== Задание ==
Верните дословно фрагмент примечаний о художниках и деятелях, начиная со слов «11 ...падуанские фрески» и заканчивая словами «-- итальянский живописец.».

== Исходный текст ==

◇ ◇ ◇

7Блан Луи (181-1--1882) -- французский утопический социалист, противник пролетарской революции, носитель порочной идеи сотрудничества классов, историк; в 1848 г.-- член Временного правительства, председатель Люксембургской комиссии для рабочих; в августе 1848 г., после поражения революции, эмигрировал в Англию.
8Мотте Виктор Луи (1809--1897) -- французский художник-портретист и исторический живописец, автор фресковой живописи на религиозные сюжеты.
9Ветхого и Нового Завета... -- Библия, разделяющаяся на Новый и Ветхий заветы.
11 ...падуанские фрески Джиотто...-- Роспись капеллы в г. Падуе, произведенная флорентийским художником Джотто; фрески давали светское истолкование евангельскому рассказу и явились школой новой живописи для большинства итальянских мастеров XIV в.
12Перужино, правильно Перуджино, Ваннуччи Пьетро (между 1445 и 1452--1523) -- итальянский живописец.
13 Фра-Фиезоли, он же Фра-Анджелико, правильно Фра-Джиованни Анджелико да Фьезоли, прозванный Беато (1400--1455) -- итальянский художник.

◇ ◇ ◇

== Набор записей ==

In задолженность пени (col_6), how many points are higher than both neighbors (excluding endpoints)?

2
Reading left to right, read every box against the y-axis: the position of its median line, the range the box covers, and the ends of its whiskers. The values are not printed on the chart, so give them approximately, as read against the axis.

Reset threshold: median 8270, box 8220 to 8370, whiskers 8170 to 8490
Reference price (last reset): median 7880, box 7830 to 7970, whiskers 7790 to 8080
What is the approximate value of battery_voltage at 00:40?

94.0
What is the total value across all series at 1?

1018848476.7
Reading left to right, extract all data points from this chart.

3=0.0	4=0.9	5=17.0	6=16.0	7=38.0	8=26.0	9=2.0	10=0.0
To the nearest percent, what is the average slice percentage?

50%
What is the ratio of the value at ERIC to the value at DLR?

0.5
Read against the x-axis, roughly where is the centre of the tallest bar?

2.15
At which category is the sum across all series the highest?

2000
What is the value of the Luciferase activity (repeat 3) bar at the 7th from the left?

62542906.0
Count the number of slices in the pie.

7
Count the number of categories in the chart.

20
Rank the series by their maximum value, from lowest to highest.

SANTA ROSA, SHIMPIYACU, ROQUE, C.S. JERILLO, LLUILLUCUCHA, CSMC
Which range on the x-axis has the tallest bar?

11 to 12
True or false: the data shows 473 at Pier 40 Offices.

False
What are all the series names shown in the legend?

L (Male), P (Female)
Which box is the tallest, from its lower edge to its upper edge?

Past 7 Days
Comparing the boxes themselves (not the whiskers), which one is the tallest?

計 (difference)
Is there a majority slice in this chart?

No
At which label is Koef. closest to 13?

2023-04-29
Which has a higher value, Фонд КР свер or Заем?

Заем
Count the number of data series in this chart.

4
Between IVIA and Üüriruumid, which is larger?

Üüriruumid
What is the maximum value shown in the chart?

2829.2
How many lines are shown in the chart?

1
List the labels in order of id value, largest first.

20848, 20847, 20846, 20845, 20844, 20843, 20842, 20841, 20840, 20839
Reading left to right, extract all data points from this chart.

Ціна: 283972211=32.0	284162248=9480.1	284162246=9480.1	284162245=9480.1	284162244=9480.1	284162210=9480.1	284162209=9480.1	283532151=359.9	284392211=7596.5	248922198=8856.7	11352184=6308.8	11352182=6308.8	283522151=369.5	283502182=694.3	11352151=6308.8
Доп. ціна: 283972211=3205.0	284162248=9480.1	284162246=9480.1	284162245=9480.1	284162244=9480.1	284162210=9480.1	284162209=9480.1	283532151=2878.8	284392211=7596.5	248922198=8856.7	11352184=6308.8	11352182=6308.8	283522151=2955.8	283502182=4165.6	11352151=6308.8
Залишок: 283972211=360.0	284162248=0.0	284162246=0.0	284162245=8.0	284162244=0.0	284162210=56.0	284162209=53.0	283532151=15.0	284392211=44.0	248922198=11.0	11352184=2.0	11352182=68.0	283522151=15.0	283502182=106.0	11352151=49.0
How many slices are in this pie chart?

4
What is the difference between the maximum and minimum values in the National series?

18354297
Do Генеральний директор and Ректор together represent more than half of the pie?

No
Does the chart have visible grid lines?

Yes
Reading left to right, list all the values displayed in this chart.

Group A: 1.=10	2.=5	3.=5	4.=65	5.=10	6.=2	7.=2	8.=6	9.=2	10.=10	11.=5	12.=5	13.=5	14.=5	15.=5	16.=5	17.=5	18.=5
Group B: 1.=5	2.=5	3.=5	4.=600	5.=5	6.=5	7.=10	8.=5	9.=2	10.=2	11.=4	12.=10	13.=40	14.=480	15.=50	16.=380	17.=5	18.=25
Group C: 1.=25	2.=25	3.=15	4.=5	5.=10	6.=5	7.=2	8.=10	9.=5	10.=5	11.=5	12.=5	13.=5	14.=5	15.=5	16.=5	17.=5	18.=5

◇ ◇ ◇

== Ответ ==
11 ...падуанские фрески Джиотто...-- Роспись капеллы в г. Падуе, произведенная флорентийским художником Джотто; фрески давали светское истолкование евангельскому рассказу и явились школой новой живописи для большинства итальянских мастеров XIV в.
12Перужино, правильно Перуджино, Ваннуччи Пьетро (между 1445 и 1452--1523) -- итальянский живописец.